Characterization and quantification of multipartite entanglement: Entanglement is one of the weird features that distinguishes quantum mechanics from classial theories. It is regarded as a resource for many quantum information processing tasks: quantum key distribution (e.g. Ekert's protocol), suerdense coding, and even quantum computation (e.g. one-way computers). There has been tremendous progress in the characterization and quantification of entanglement in both bipartite and multipartite settings using various methods. There have been many entanglement measures proposed: entanglement of creation/formation, entanglement of distillation, relative entropy of entanglement, squashed entanglement, negativity, generalized robustness of entanglement, and geometric measure of entanglement, just to name a few. Some of these are only defined in bipartite settings.

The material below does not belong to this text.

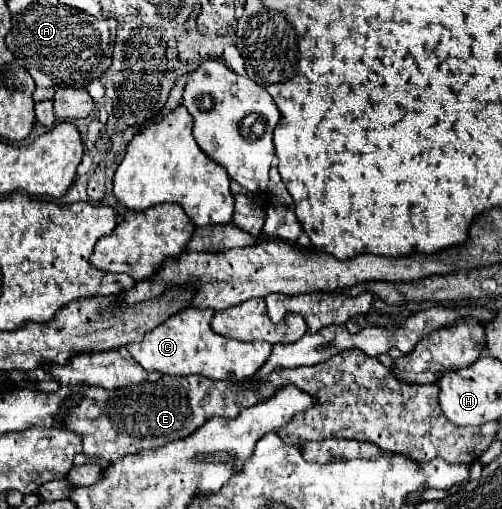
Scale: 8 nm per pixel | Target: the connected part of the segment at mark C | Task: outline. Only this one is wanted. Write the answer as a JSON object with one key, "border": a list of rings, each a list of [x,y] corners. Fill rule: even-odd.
{"border":[[[186,308],[170,316],[152,332],[148,332],[142,342],[128,344],[126,348],[134,356],[134,360],[150,372],[160,372],[170,376],[198,374],[210,380],[232,380],[232,382],[242,382],[254,376],[268,360],[272,346],[262,340],[240,342],[220,336],[210,328],[210,318],[212,310]]]}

Despite these advances, the characterization and quantification of entanglement are far from complete. For example, even for multipartite pure states, it has been a long-standing question whether there exists a finite minimal reversible entanglement generating set (MREGS). The existence of a MREGS would enable the generalization of the entanglement of distillation and formation to multipartite systems and would also provide a better characterization of multipartite entanglement. In the case of bipartite settings, Bell states provide the unqiue unit/metric to measure the content of entanglement. However, in the three-qubit settings, there are, in addition to Bell-state-type entangled states, two inequivalent genuine three-partite entangled states: GHZ and W states. In the case of four qubits, there are nine different families. Conceivably, the number of inequivalent types of entanglement grows very fast as the number of parties increases. In the past, we have studied the geometric measure, the relative entropy of entanglement, and the generalized robustness, and have established connections between these, via several inequalities. We are interested in studying various entanglement measures and seeking the connections among them.

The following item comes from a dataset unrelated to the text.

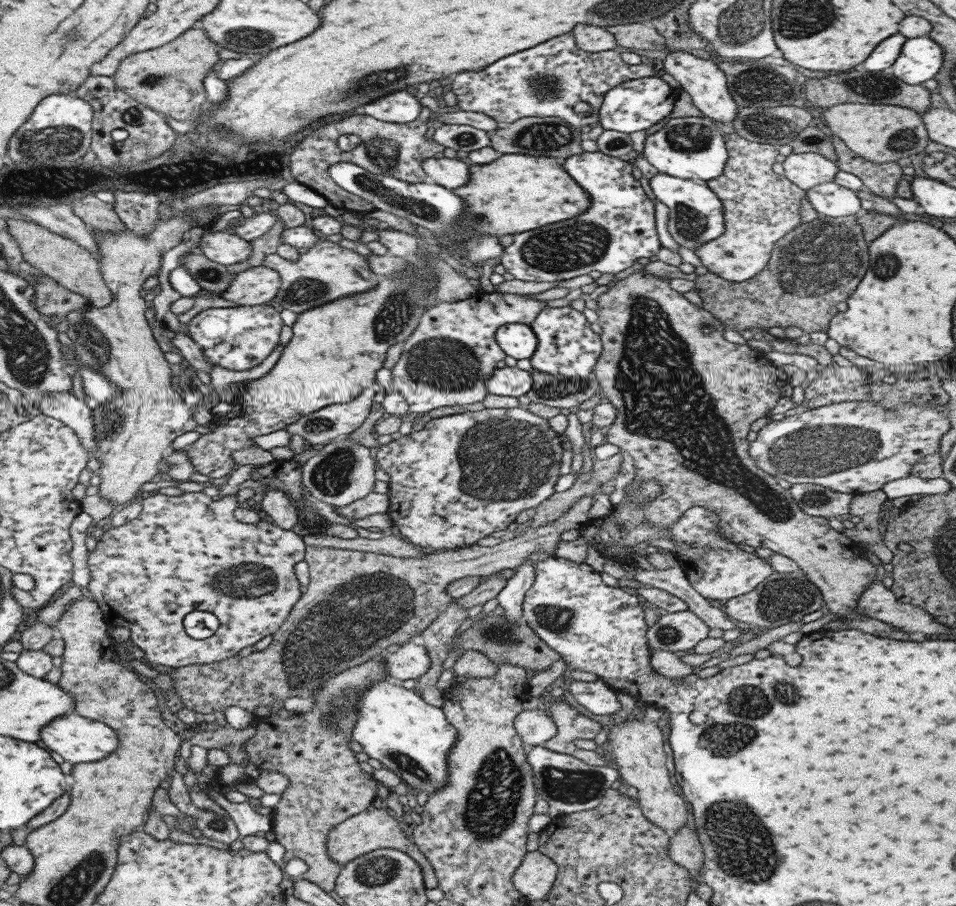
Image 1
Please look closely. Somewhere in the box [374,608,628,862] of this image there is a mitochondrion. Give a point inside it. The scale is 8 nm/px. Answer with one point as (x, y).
(491, 807)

Entanglement in many-body systems: A natural and more physical arena where one can apply the notion of entanglement involves many-body systems of interacting particles, e.g. quantum spins, fermions or bosons. There have been quite a lot of works done along this direction, and many understandings can be uncovered. For example, the behavior of entanglement entropy in spin chains was established using the conformal field theory. The area law of entanglement in various systems, including spins, fermions, and bosons.

We have applied a global and multipartite, in contrast to bi-partite, measure of entanglement to a quantum spin model, namely, the one-dimensional XY model in a transverse field. We have found that the entanglement can be used to detect quantum phase transitions in this family of model and several critical features can be identified analytically. The general connection of quantum entanglement and quantum phase transitions in many-body physics is one subject that we are currently investigating.

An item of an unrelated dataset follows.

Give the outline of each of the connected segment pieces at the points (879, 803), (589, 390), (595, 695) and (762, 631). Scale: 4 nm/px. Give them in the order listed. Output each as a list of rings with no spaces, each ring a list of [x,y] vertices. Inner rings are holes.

Quantum computational complexity: Computational complexity classifies various types of problems. Probles in the class P (polynomial) can be solved efficiently on classical computers. However, problems that are NP (nondeterministic polynomial) hard seem unlikely to be efficiently solved. What about the use of quantum computers? The computational complexity class that a quantum computer can efficiently solve is called BQP, which is the analogue of P. The quantum version of NP is called QMA (Quantum Merlin-Arthur). A problem that is QMA-hard is unlikely to be solved efficiently by a quantum computer. We are interested in classifying various models and understanding their computational complexity, given the access to a quantum computer.